Exercise aim: Copy every entry word for word, but skip the pictures.

Records supplied:
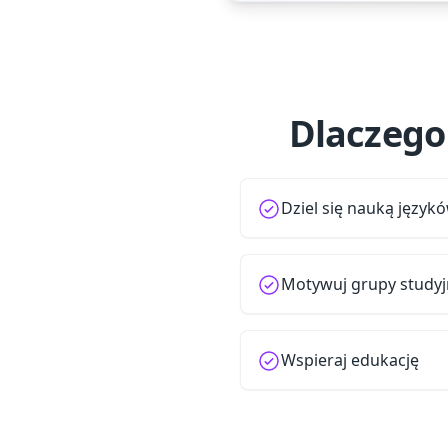
Dlaczego
Dziel się nauką język
Motywuj grupy study
Wspieraj edukację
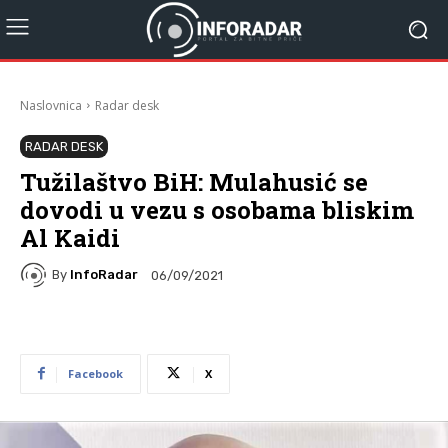
Naslovnica
Radar desk
RADAR DESK
Tužilaštvo BiH: Mulahusić se
dovodi u vezu s osobama bliskim
Al Kaidi
By
InfoRadar
06/09/2021
Facebook
X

Solution below:
Dlaczego
Dziel się nauką język
Motywuj grupy study
Wspieraj edukację
Naslovnica
Radar desk
RADAR DESK
Tužilaštvo BiH: Mulahusić se
dovodi u vezu s osobama bliskim
Al Kaidi
By
InfoRadar
06/09/2021
Facebook
X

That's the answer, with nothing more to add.